I wore my test shoes and they performed really well. By mile seven, the bottoms of my feet were getting sore. I’ve experienced that with every pair I own of late. It may have something to do with running exclusively in shoes that lack stability control. Too bad, but I’m not switching back.

After I crested the final hill, I enjoyed the last downhill section that leads to the head of the path. The bike event volunteers were standing at the end waving pom poms and cheering the cyclists as they finished. They all gave me a big cheer as I crossed and I yelled, “Did I win?!” That was fun.

I did well today, 8 miles at a mid-9:00 pace. I was pleased, especially compared with yesterday’s performance. My friend TC, who ran the LI Half with me, ran a 10K this morning in 49 minutes. Congrats to him. Also impressive was my friend KWL, who rode the 103 mile Grand Fondo from the GW Bridge to Bear Mountain (and back) today.

Quite the weekend for activity. Another colleague ran the Brooklyn Half yesterday. It’s the season for racing. NHP 8K is happening in two weekends. Hope I feel as strong on that day as I did today.

Me and Dave on the Bethpage trail

Start of the Bethpage bike path and its first big hill

Today’s run (Bethpage bike path): 6.3 miles

This morning I finally caught up with my running buddy Dave, who I haven’t seen since the winter. He’d just come back from a long vacation in Greece with his family where he had many opportunities to run. We had decided to cover about six miles today, the first time I’ve done a run over 6 miles since mid-June.

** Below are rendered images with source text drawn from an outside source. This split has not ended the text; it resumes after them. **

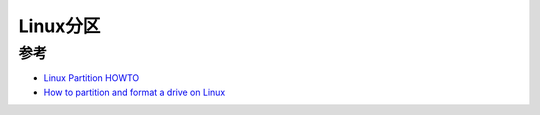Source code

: .. _linux_partition:

===============
Linux分区
===============


参考
========

- `Linux Partition HOWTO <https://www.tldp.org/HOWTO/html_single/Partition/>`_
- `How to partition and format a drive on Linux <https://opensource.com/article/18/11/partition-format-drive-linux>`_

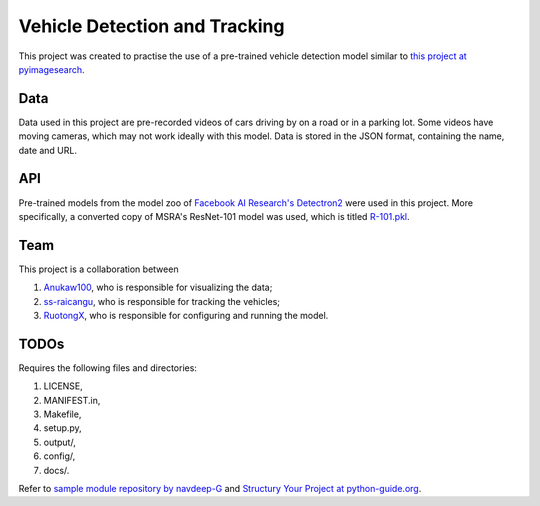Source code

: Vehicle Detection and Tracking
==============================

This project was created to practise the use of a pre-trained vehicle detection
model similar to `this project at pyimagesearch
<https://www.pyimagesearch.com/2019/12/02/opencv-vehicle-detection-tracking-and-speed-estimation/>`_.

Data
----

Data used in this project are pre-recorded videos of cars driving by on a road
or in a parking lot. Some videos have moving cameras, which may not work ideally
with this model. Data is stored in the JSON format, containing the name, date
and URL.

API
---

Pre-trained models from the model zoo of `Facebook AI Research's Detectron2
<https://github.com/facebookresearch/detectron2>`_ were used in this project.
More specifically, a converted copy of MSRA's ResNet-101 model was used, which
is titled `R-101.pkl
<https://dl.fbaipublicfiles.com/detectron2/ImageNetPretrained/MSRA/R-101.pkl>`_.

Team
----

This project is a collaboration between

1) `Anukaw100`_, who is responsible for visualizing the data;
2) `ss-raicangu`_, who is responsible for tracking the vehicles;
3) `RuotongX`_, who is responsible for configuring and running the model.

.. _Anukaw100: https://github.com/Anukaw100
.. _ss-raicangu: https://github.com/ss-raicangu
.. _RuotongX: https://github.com/RuotongX

TODOs
-----

Requires the following files and directories:

1) LICENSE,
2) MANIFEST.in,
3) Makefile,
4) setup.py,
5) output/,
6) config/,
7) docs/.

Refer to `sample module repository by navdeep-G
<https://github.com/navdeep-G/samplemod>`_ and `Structury Your Project at
python-guide.org <https://docs.python-guide.org/writing/structure/>`_.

We started at 7:20 AM while it was still fairly cool. The humidity hadn’t risen much and we were sheltered by the bike path’s tree cover that starts about a mile into the route. We maintained an easy pace and, before I knew it, we’d passed the 30 minute mark. We then turned around to complete the second half of the run.

Along the way we saw a number of people running in groups, perhaps in training for an upcoming race. There were the usual cyclists, most of them polite, but one rider overtook us on the final hill and screamed “Move over!” before he passed. Not too cool since there was plenty of room for him already.

Between the relaxed pace and the interesting conversation the hour-plus run went by very quickly. I had brought my Amphipod hand bottle, filled it with crushed ice, for hydration. The contents stayed cold as the ice melted and it provided a cool supply of water throughout the route. We finished the run feeling like we’d had a good workout and had the sweat to prove that. I was really pleased to break the 6 mile barrier after many days, along with great company, a nice course and near perfect weather.